The NCPA complex occupies an area of about 32000 m2 at Nariman Point, on land reclaimed from the sea.

It has 5 theatres in its premise, each catering to a unique genre of performing arts

Jamshed Bhabha Theatre, From large format orchestras to full-scale operas, the most technically complex performances can be staged at this Proscenium theatre with a seating capacity of 1,109. Named after the founder, and operational since 1999, its technical facilities allow for international productions of opera, ballet and major musicals.

This well-equipped, elegant theatre also boasts of a historic marble staircase and a dazzling double-level foyer. The entire staircase was transplanted from another location; more as an art object or architectural folly. It is, undoubtedly, the cornerstone for theatrical extravaganzas staged in South Asia.

Tata Theatre can seat 1,010 people. The venue features a revolving stage and a foyer with a view of the sea. The Tata Theatre is known for its acoustics. The building’s concept was created by American Modernist architect Philip Johnson. Rustom Patell-Patell Batliwala & Associates were the principal designers along with acoustician Cyril Harris. The theatre opened in 1982. Today, this Mumbai venue hosts Indian classical concerts, Western chamber music, and theatre.

Experimental Theatre, As flexible as its name, this theatre opened in 1986 and has 300 movable seats which allow it to be configured to suit a range of events. Its unique 'black box' auditorium is the perfect platform for innovative theatre productions as well as small-scale dance and music performances. It also doubles up as a teaching and workshop space.

Godrej Dance Theatre (funded by Pirojsha Godrej Foundation) is a small theatre was inaugurated in 1987, with a capacity of 200. Its small size allows everyone in the audience to have an intimate experience and appreciate dance up close.

Little Theatre was inaugurated in 1975, and is a smaller venue, seating only 114. It is mainly used to nurture and promote new talent, such as poets, dancers and musicians. It is also used for film screenings.

===Other facilities===

- Piramal Art Gallery
- Reading and listening libraries
- Studio for archival documentation of dance, drama and music
- Teaching and research block
- Computerised music research laboratory
- Audio-visual archival vault with over 4,000 hours of recording and theatre research material, and a computerised databank for easy retrieval

==Performances==

Throughout the years NCPA hosted many performances including classical, traditional and contemporary performing arts in dance, theatre, and music. Notable Indian performers who performed at NCPA include Vilayat Khan, M. S. Subbulakshmi, Birju Maharaj, Kelucharan Mohapatra, Savitha Sastry, Mani Madhava Chakyar, Shakuntala, Smita Patil, Parveen Sultana and Shabana Azmi.

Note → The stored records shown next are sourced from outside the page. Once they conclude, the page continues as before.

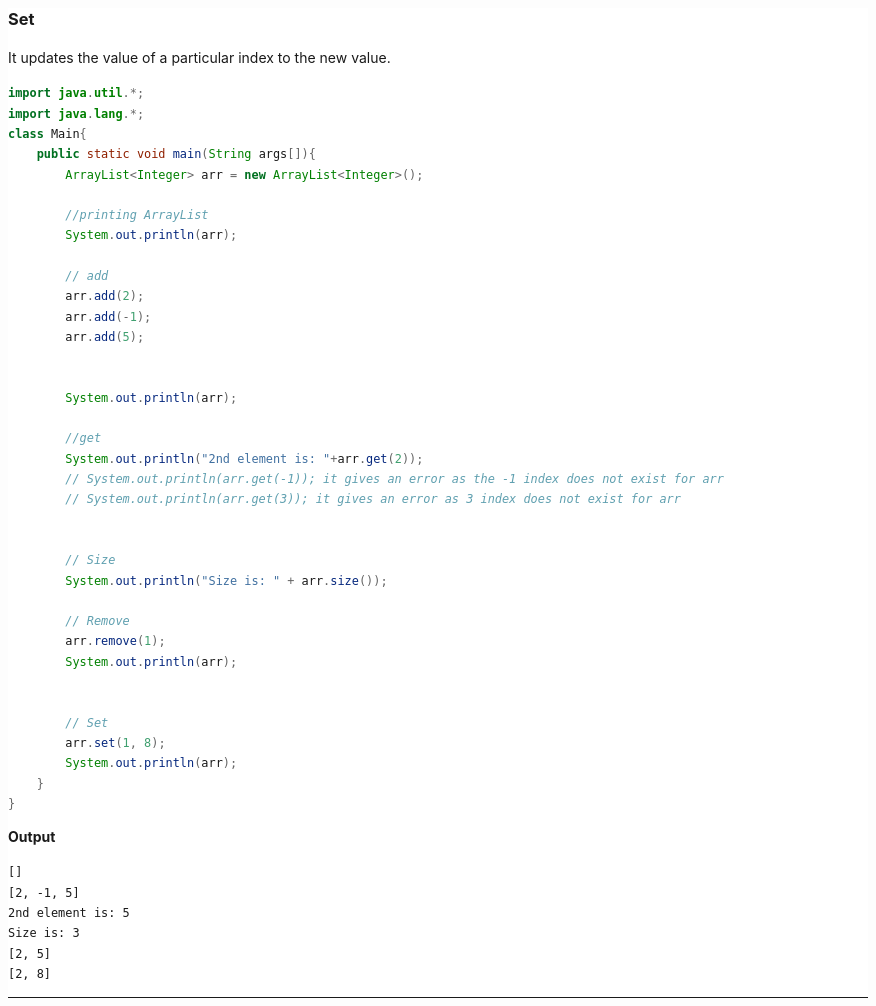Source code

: ### Set
It updates the value of a particular index to the new value.

```java
import java.util.*;
import java.lang.*;
class Main{
    public static void main(String args[]){
        ArrayList<Integer> arr = new ArrayList<Integer>();
        
        //printing ArrayList
        System.out.println(arr);
        
        // add
        arr.add(2);
        arr.add(-1);
        arr.add(5);
        
        
        System.out.println(arr);
        
        //get
        System.out.println("2nd element is: "+arr.get(2));
        // System.out.println(arr.get(-1)); it gives an error as the -1 index does not exist for arr
        // System.out.println(arr.get(3)); it gives an error as 3 index does not exist for arr
        
        
        // Size
        System.out.println("Size is: " + arr.size());
        
        // Remove
        arr.remove(1);
        System.out.println(arr);
        
        
        // Set
        arr.set(1, 8);
        System.out.println(arr);
    }
}
```

**Output**

```plaintext
[]
[2, -1, 5]
2nd element is: 5
Size is: 3
[2, 5]
[2, 8]
```

---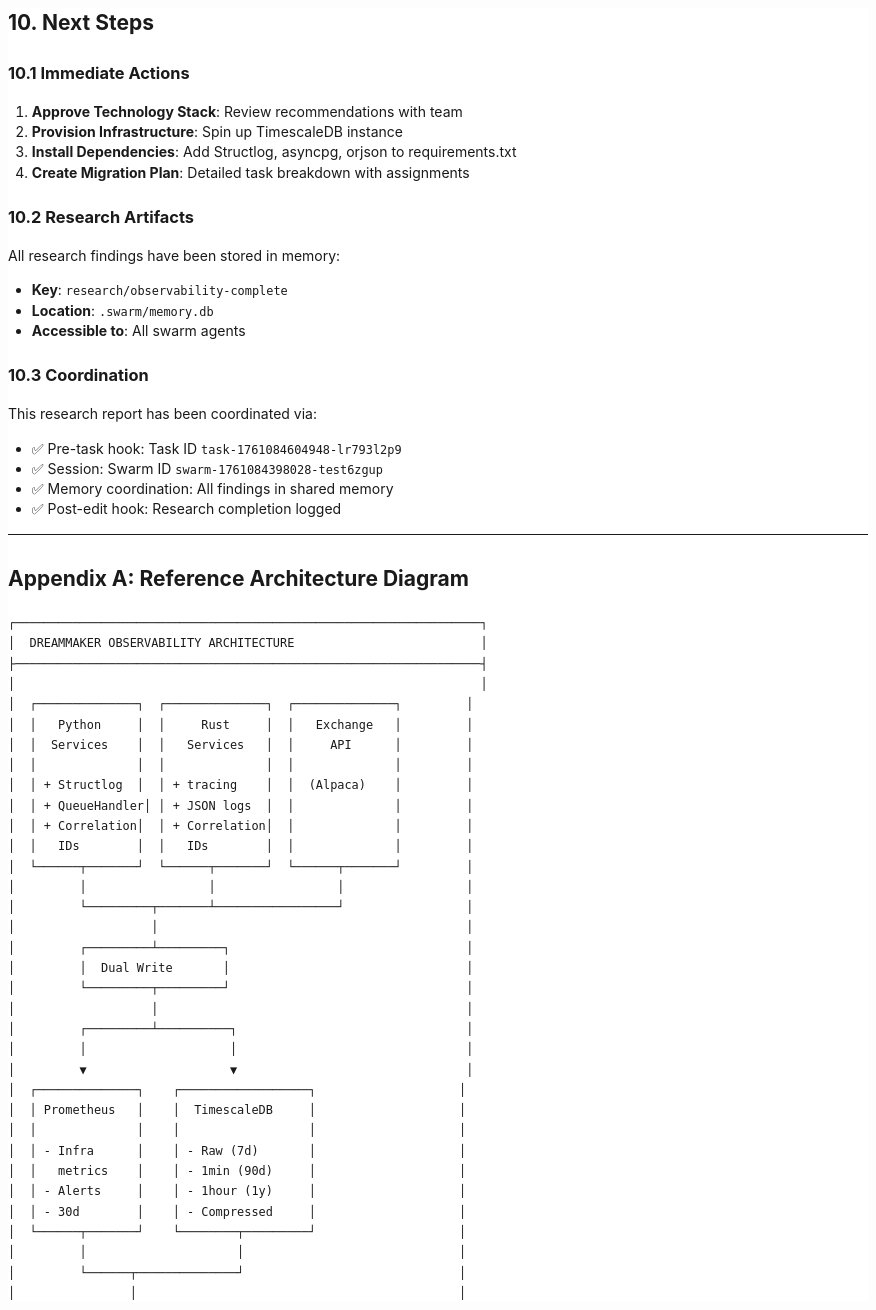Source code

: 
## 10. Next Steps

### 10.1 Immediate Actions

1. **Approve Technology Stack**: Review recommendations with team
2. **Provision Infrastructure**: Spin up TimescaleDB instance
3. **Install Dependencies**: Add Structlog, asyncpg, orjson to requirements.txt
4. **Create Migration Plan**: Detailed task breakdown with assignments

### 10.2 Research Artifacts

All research findings have been stored in memory:
- **Key**: `research/observability-complete`
- **Location**: `.swarm/memory.db`
- **Accessible to**: All swarm agents

### 10.3 Coordination

This research report has been coordinated via:
- ✅ Pre-task hook: Task ID `task-1761084604948-lr793l2p9`
- ✅ Session: Swarm ID `swarm-1761084398028-test6zgup`
- ✅ Memory coordination: All findings in shared memory
- ✅ Post-edit hook: Research completion logged

---

## Appendix A: Reference Architecture Diagram

```
┌─────────────────────────────────────────────────────────────────┐
│  DREAMMAKER OBSERVABILITY ARCHITECTURE                          │
├─────────────────────────────────────────────────────────────────┤
│                                                                 │
│  ┌──────────────┐  ┌──────────────┐  ┌──────────────┐         │
│  │   Python     │  │     Rust     │  │   Exchange   │         │
│  │  Services    │  │   Services   │  │     API      │         │
│  │              │  │              │  │              │         │
│  │ + Structlog  │  │ + tracing    │  │  (Alpaca)    │         │
│  │ + QueueHandler│ │ + JSON logs  │  │              │         │
│  │ + Correlation│  │ + Correlation│  │              │         │
│  │   IDs        │  │   IDs        │  │              │         │
│  └──────┬───────┘  └──────┬───────┘  └──────┬───────┘         │
│         │                 │                 │                 │
│         └─────────┬───────┴─────────────────┘                 │
│                   │                                           │
│         ┌─────────┴─────────┐                                 │
│         │  Dual Write       │                                 │
│         └─────────┬─────────┘                                 │
│                   │                                           │
│         ┌─────────┴──────────┐                                │
│         │                    │                                │
│         ▼                    ▼                                │
│  ┌──────────────┐    ┌──────────────────┐                    │
│  │ Prometheus   │    │  TimescaleDB     │                    │
│  │              │    │                  │                    │
│  │ - Infra      │    │ - Raw (7d)       │                    │
│  │   metrics    │    │ - 1min (90d)     │                    │
│  │ - Alerts     │    │ - 1hour (1y)     │                    │
│  │ - 30d        │    │ - Compressed     │                    │
│  └──────┬───────┘    └────────┬─────────┘                    │
│         │                     │                              │
│         └──────┬──────────────┘                              │
│                │                                             │
```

NCPA has also attracted many international performers including Yehudi Menuhin, Israel Philharmonic Orchestra, Navoi Bolshoi Ballet of Uzbekistan, Marcel Marceau, Barber of Seville opera, production of Jane Eyre, and other British Council commissioned theatre productions. In 2006, New Jersey Ballet staged India's first full-length classical ballet with its Nutcracker production. In 2016, NCPA in association with Shapoorji Pallonji Group, co-produced Mughal-e-Azam, a Broadway-style musical based on the 1960 Bollywood film Mughal-e-Azam, which was directed by K. Asif and produced by Shapoorji Pallonji.